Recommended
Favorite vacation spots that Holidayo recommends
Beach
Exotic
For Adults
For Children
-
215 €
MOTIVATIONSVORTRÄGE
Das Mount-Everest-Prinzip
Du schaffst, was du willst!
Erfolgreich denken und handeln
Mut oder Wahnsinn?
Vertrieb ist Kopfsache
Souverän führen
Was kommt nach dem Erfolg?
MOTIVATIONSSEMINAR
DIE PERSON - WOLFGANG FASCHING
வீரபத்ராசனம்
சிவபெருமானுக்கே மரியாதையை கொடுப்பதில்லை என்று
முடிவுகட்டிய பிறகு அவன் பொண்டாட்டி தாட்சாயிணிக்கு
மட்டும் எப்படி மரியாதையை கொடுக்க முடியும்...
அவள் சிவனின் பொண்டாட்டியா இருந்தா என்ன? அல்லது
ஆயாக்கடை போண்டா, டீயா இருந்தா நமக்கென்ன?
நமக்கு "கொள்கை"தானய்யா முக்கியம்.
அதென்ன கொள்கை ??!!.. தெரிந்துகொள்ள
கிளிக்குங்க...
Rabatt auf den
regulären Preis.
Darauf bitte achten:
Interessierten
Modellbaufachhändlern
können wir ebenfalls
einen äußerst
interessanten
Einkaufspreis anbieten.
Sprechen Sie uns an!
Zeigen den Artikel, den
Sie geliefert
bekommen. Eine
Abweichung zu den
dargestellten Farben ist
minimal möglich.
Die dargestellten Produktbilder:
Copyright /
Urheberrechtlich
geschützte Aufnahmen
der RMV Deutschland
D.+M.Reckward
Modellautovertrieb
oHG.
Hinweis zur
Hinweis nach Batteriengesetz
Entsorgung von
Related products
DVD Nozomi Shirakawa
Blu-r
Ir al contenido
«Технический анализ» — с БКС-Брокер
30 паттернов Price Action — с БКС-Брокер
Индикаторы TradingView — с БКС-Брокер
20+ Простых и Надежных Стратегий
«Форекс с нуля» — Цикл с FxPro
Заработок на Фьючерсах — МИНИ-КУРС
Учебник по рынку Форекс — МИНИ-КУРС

**Exercise objective**
Look through the entries above, find each line containing "КУРС", and copy it.

**Worked solution**
Заработок на Фьючерсах — МИНИ-КУРС
Учебник по рынку Форекс — МИНИ-КУРС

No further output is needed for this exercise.